# $0 down Roamio?



## majinbuu147 (Nov 22, 2005)

Got this in my email this morning. Links do not work, also unable to find on TiVo's website. Is this over already?


----------



## tarheelblue32 (Jan 13, 2014)

Try calling TiVo and tell them you got the email and see if they will honor it.


----------



## aaronwt (Jan 31, 2002)

It's a bad deal anyway. After two years you've paid $480, $580, or $680 and you still don't have lifetime service on the TiVo.


----------



## HarperVision (May 14, 2007)

That's the same as the military deal they sent out:

www.tivo.com/military


----------



## Series3Sub (Mar 14, 2010)

They had that deal for one of the older models years ago. I'm not sure, but it might have been for HD or Premiere, but certainly not a new promotion. They have done that pricing before. Agreed that it is pretty bad economically in the long run. I can't remember if in the past promotion, the monthly fee stayed at $19 even after the 2 year commitment, but I think it did. However, you could buy a Lifetime after the 2 year commitment. Wow, pretty hefty after 24 months of $19.99, and then a Lifetime purchase. I suppose it is an option for someone who really wants a TiVo, but can't shell out the purchase price.


----------



## eboydog (Mar 24, 2006)

There are a lot of consumers who don't consider the long term cost and the major obstacle with retail TiVo I hear all the time is the upfront cost. From a pure marketing concept I bet they will sell a respectable amount of Romaios this way


----------



## DeltaOne (Sep 29, 2013)

eboydog said:


> There are a lot of consumers who don't consider the long term cost...


Same with smartphones.

Rather than buy a $199 or $99 smart phone they'll chose the $50 phone. $75 (or more...) a month for two years? No problem! ...even though this cost comes to more than $2,000.


----------



## GameGuru (Dec 12, 2003)

Actually it works out that you are just paying $120 for the entry level unit because you would be paying the $15/m anyway so you are only paying $5/m for the unit. Then after the two years you could buy into the lifetime and the unit only costs $120. If my math is correct.


----------



## bradleys (Oct 31, 2007)

Full price Roamio Plus without Discount is $400 + $500 = $900 total

So under this program $20 a month with a 2 year committment - over 2 years you would pay $480 in service plus the original $99 for the box for a total of: $579 If you then immediately added lifetime service, total cost of ownership is $1,079

If you stayed on monthly and IF you converted back down to $15 a month fee - in another 21 months you would be completely upside down (and that does't take into account the significant resale differential)

# [EXERCISE SET]
1. In the Roamio thread, why does GameGuru say the entry-level unit really costs only $120? Answer in one to three sentences.
2. Continue the Roamio thread from the point where it stops.
None of the records are needed here.

# [MATERIAL SUPPLIED]
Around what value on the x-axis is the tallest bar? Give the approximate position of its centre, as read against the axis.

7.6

...

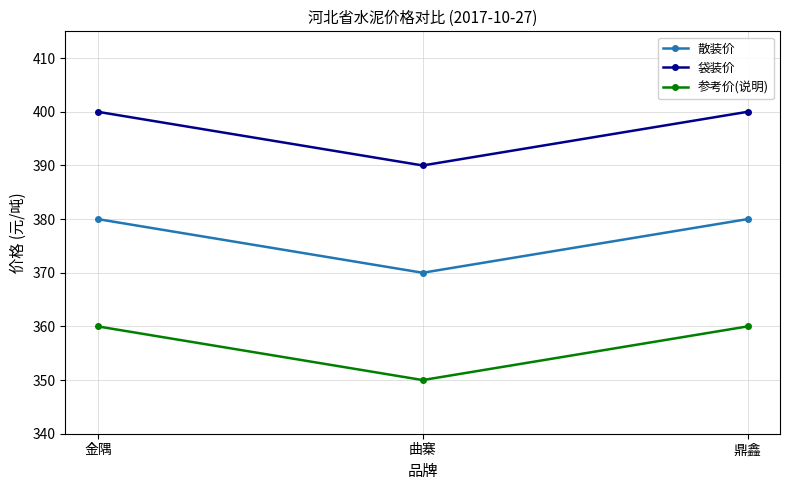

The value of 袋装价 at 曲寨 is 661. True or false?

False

# [WRITTEN ANSWERS]
1. The $15 monthly fee would be paid anyway, so only $5 of each month's payment goes toward the unit. Over the two-year commitment that comes to $120.

2.
Now, this is a better deal than the normal month to month pricing.

Normal pricing you are under water @33 months
This special program under water @ 45 months


----------



## GameGuru (Dec 12, 2003)

Here is my math.

Tivo Roamio Basic - $199
24 Months of service at $15 - $360
Grand total - $559

Tivo Roamio Basic Promotion - $0
24 Months of service at $20 - $480
Grand Total - $480

Yes if you plan on going Lifetime right away it is cheaper but if you plan on paying month to month you do save a little bit going with the promotion. After the two years is up you could switch to lifetime. It's not a bad idea if you don't have $600 today to buy and get lifetime.


----------



## GameGuru (Dec 12, 2003)

I pulled the trigger and got this deal, it is arriving wednesday.


----------



## randymac88 (Feb 29, 2004)

Realizing this thread has been inactive for a few months...but, my premiere crapped out on me last night (Premiere TCD746320 w/Lifetime), and I was able to use the code from spherular to get a Roamio Plus w/lifetime and the 3 year warranty for $696 all-in. But I did labor over the decision between the lifetime vs. the $20 month to month plan.

Isn't this sort of like a question of lease vs. buy? Based on my math (spherular price and my cable co. costs) I show a break-even at ~44 months for both units versus what you would pay Time Warner Cable for a terrible box - probably when you're going to be in-market for a new device anyway. 

The big difference being whether you intend to re-sell. If you're like me and you probably won't realistically end up selling, then it might be easier financially to just take the monthly plan. Or, you can pretend you're going to actually sell it (like me) and bite the bullet.


----------



## bradleys (Oct 31, 2007)

I just sold two S3 models that had been sitting around for several months @ $200 each. I put them on Craigslist and they sold in a day. But I absolutely understand good intentions can fall away with the bother of actually selling a unit.

A TiVo with lifetime service has a residual value, a used TiVo without has none. If you stay with TiVo, eventually you will want / need to upgrade... Resale of the lifetime TiVo makes the upgrade process a lot easier!


----------



## trip1eX (Apr 2, 2005)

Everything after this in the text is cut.